* Exercise aim *
Search the entries below. Return every line that has "Formats" in it.

[Saved entries]
□ □ □ □ □

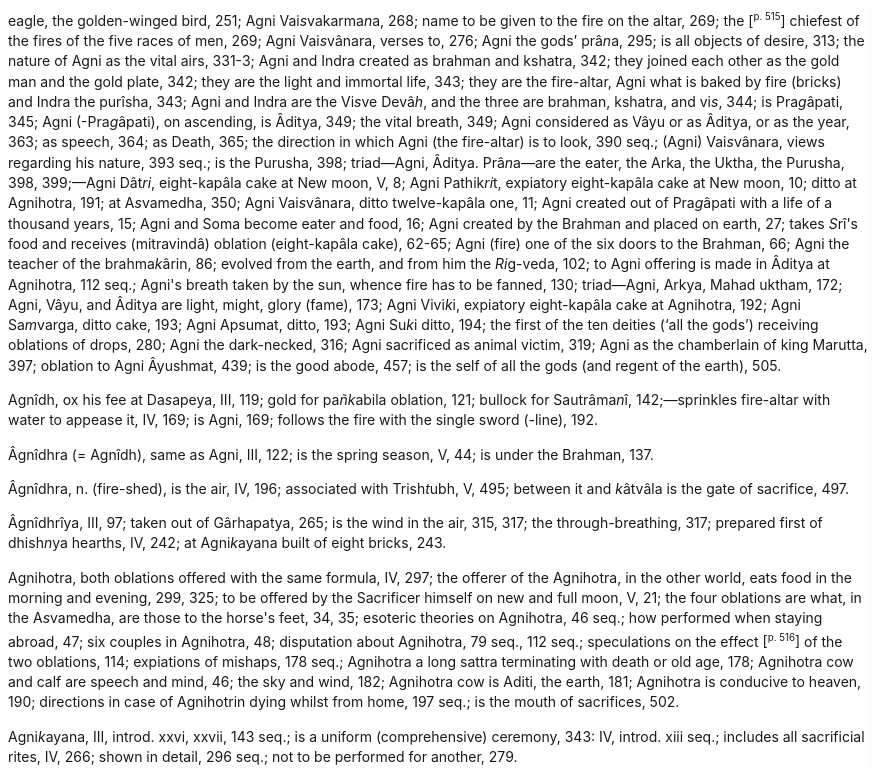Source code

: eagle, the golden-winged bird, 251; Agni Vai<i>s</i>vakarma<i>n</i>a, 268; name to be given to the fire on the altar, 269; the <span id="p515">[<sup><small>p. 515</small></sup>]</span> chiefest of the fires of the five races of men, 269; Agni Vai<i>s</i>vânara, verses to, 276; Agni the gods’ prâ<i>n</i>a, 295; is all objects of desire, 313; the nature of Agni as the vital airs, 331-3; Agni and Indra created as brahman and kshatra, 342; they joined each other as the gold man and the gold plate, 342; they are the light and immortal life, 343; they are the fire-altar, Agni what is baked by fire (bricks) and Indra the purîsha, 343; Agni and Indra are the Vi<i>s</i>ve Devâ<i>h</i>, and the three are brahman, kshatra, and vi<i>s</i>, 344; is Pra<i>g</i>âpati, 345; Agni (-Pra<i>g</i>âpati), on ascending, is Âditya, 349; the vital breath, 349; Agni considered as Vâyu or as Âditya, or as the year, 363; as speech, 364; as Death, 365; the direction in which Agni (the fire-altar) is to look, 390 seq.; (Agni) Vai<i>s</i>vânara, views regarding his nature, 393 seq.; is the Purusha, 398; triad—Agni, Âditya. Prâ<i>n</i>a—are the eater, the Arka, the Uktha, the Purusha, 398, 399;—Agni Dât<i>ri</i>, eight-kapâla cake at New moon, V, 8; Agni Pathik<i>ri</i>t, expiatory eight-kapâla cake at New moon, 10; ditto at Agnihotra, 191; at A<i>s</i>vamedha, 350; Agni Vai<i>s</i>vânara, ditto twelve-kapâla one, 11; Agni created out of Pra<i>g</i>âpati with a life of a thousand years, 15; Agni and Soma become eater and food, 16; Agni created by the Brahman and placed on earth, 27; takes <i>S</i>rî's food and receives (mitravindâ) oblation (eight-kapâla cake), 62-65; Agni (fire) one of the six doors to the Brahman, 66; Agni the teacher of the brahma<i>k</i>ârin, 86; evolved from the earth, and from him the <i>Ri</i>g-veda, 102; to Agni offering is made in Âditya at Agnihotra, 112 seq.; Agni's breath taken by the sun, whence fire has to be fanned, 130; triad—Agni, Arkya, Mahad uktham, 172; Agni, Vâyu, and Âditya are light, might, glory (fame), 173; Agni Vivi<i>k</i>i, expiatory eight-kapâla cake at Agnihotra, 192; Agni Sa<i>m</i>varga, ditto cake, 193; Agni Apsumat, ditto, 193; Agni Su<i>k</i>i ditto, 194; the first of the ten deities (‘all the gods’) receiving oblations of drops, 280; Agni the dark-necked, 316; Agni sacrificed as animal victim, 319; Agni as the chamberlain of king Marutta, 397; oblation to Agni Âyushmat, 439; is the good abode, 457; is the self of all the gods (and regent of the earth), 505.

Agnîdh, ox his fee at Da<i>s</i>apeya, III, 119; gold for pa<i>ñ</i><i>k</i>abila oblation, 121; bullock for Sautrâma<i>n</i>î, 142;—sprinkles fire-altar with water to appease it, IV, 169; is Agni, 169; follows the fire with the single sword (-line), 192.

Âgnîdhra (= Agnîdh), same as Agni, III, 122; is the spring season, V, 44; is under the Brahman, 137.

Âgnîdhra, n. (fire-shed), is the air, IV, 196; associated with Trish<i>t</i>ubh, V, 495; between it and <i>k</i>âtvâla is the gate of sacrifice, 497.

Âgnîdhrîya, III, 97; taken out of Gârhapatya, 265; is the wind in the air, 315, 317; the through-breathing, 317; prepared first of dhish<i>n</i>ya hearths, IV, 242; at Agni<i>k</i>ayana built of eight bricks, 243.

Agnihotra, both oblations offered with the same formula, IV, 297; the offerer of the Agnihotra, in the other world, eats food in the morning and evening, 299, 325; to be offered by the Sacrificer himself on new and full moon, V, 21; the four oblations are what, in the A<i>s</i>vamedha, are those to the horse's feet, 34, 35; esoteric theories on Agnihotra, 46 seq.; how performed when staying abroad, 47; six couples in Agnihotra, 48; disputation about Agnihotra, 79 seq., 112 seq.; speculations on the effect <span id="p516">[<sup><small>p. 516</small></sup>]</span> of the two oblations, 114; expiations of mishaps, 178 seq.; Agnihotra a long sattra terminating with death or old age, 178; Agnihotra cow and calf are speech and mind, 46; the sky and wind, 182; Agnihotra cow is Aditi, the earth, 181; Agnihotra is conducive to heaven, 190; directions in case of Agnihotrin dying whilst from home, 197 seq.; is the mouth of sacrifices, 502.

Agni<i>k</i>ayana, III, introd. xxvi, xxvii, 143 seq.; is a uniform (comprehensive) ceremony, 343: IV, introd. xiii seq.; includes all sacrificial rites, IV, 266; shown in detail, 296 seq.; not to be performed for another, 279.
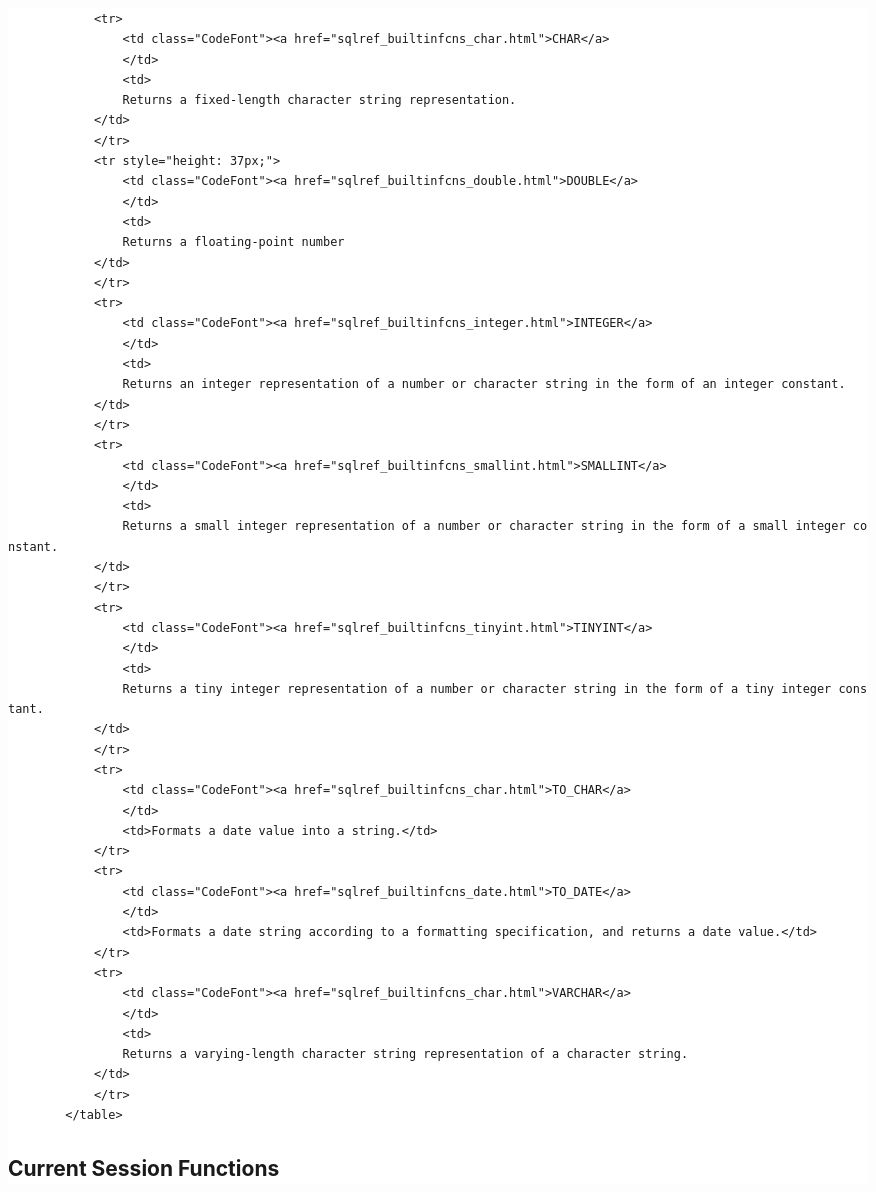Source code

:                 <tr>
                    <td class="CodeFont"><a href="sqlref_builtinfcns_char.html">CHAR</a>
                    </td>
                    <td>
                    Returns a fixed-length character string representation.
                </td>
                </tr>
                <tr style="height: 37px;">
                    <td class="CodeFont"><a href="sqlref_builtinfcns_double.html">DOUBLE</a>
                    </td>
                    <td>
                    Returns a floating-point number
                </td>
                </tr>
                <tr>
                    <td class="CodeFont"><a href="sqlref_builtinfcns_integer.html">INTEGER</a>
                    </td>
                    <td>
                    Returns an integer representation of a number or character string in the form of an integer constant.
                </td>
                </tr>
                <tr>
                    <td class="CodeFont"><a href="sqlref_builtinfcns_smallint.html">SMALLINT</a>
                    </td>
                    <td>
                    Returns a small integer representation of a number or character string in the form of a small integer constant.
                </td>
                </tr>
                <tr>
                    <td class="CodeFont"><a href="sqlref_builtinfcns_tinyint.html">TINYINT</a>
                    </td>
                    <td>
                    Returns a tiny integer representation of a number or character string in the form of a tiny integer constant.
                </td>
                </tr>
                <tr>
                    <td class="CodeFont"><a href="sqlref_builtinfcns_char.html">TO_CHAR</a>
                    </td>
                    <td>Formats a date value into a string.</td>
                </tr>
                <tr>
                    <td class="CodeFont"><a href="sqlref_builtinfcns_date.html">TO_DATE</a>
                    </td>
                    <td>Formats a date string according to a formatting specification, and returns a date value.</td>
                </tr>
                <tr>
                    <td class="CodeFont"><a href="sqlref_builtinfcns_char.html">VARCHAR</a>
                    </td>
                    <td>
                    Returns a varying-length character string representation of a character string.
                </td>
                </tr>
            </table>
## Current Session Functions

□ □ □ □ □

* Reply *
                    <td>Formats a date value into a string.</td>
                    <td>Formats a date string according to a formatting specification, and returns a date value.</td>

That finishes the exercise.